Очутившись наверху, красноармеец отошел в сторонку и обиженно отвернулся, закинув руки за спину. Остальные бойцы преодолели ров легко и споро, подпирая друг друга прикладами. Без команды они торопливо построились на краю рва и остались стоять там, переговариваясь полушепотом. Капитан спросил, чья у него винтовка, и из строя вышел маленький боец, увешанный по бокам вещмешком и противогазной сумкой. Винтовку он взял у капитана рывком, будто отнял, и сразу же кинулся назад, к своим. Пониже спины в его шинели виднелась большая округлая дырка с обуглившимися краями, и на ходу боец все пытался прикрыть прожог ладонью.
Если б капитан сразу же приказал своему отряду двигаться, у Алексея не возник бы вопрос, откуда и куда он идет. Но капитан долго и старательно вытирал руки подолом шинели, хотя были они чистые, и то и дело поглядывал в сторону обособленно стоявшего красноармейца. Тот по-прежнему смотрел куда-то за окоп, и ремень на нем совсем съехал вниз. «Наверно, вестовой его, – решил Алексей, – мне бы с ним минут сорок заняться по-пластунски…» К бойцам, тихо стоявшим в строю, из окопа начали подходить курсанты со своими СВТ. Алексей заметил, как испытующе тревожно поглядел на них капитан, и неожиданно для самого себя спросил:
– Откуда вы идете, товарищ капитан?
Тот опять взглянул на одинокого красноармейца и не ответил. Алексей подвинулся к курсантам и повторил вопрос.
– Мы вышли из окружения! – озлобленно сказал капитан и носком сапога сбил комок глины в ров. – И нечего нас тут допрашивать, лейтенант! Накормите вот лучше людей! Двое суток, черт бы его драл…

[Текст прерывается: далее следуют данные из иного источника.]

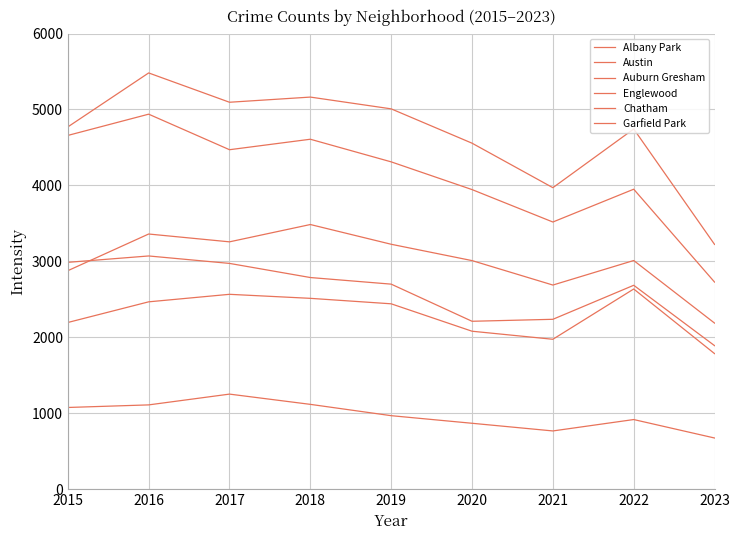

At 2022, list the series in order from largest to smallest.

Austin, Englewood, Garfield Park, Auburn Gresham, Chatham, Albany Park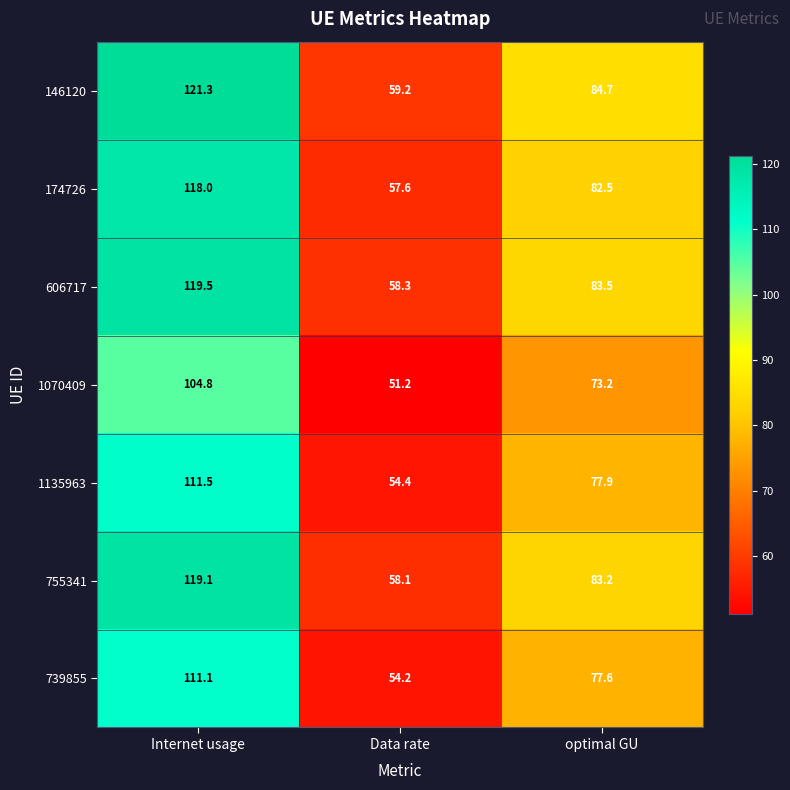

Which label corresponds to the smallest value in the chart?

Data rate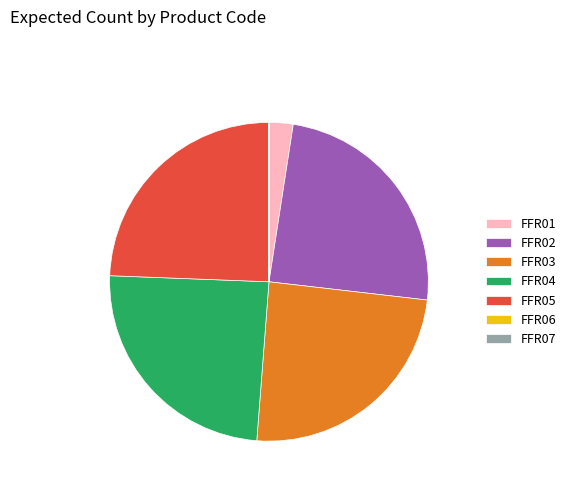

True or false: FFR05 accounts for 24% of the total.

True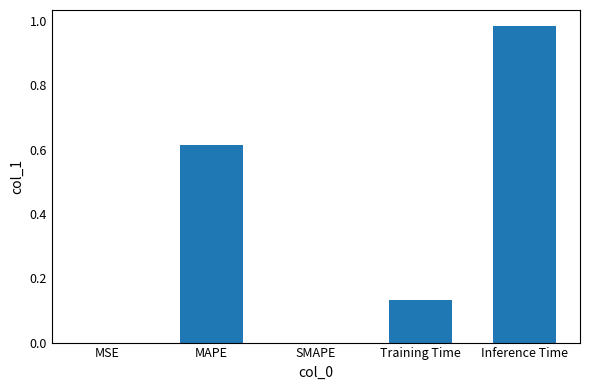

Which category has the highest value across all series?

Inference Time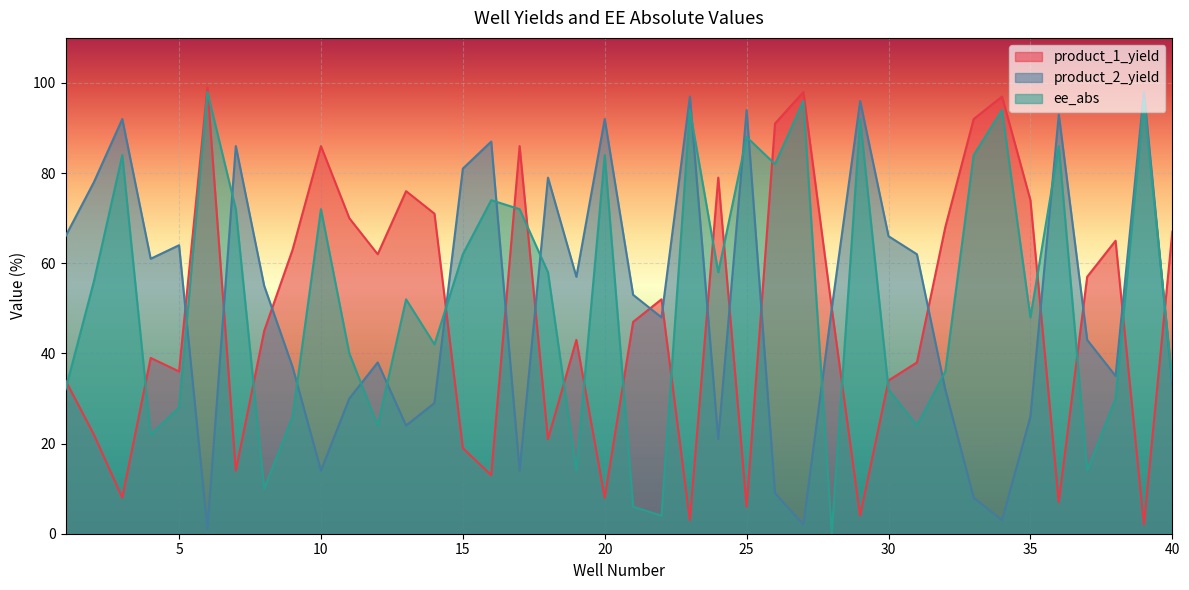

At which category is the sum across all series the highest?

6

– Почему вы сюда… Где фронт? – торопясь и все больше пугаясь чего-то непонятного, перебил Алексей, и в наступившей тогда тишине к нему тяжело пошел безоружный красноармеец.
– А ты где находишься? Ты не на фронте? Где ты находишься? А? – не вынося из-за спины рук, кидал он под свой шаг гневным, устоявшимся в обиде голосом.
Алексей едва ли осознал, зачем он пошел навстречу красноармейцу и почему спрятал руки в карманы шинели. Он столкнулся с ним грудь с грудью и, задохнувшись, визгливо выкрикнул за два приема:
– Где ваша… винтовка, товарищ боец?!
– Я воевал не винтовкой, а дивизией, лейтенант! – тоже фальцетом крикнул красноармеец и стал по команде «смирно». – Приведите себя в порядок! Как стоите? Я генерал-майор Переверзев! Кто у вас старший? Что за подразделение? Проведите меня к своему командиру!
Забыв отступить и только качнувшись назад, Алексей вытянулся и расправил плечи, как на учебном плацу. За какую-то долю секунды стоявший перед ним человек преобразился в его глазах полностью и совершенно – в нем все теперь казалось ему иным, большим, генерал-майорским, кроме ремня, шинели и пилотки, и, вспомнив, как он переходил ров, Алексей враз постиг и поведение капитана, и почему бойцы не помогли ему снизу прикладами, а после стояли в стороне и переговаривались шепотом… Не сходя с места, Алексей крикнул через плечо:
– Помкомвзвода! Проводи товарища генерал-майора к капитану!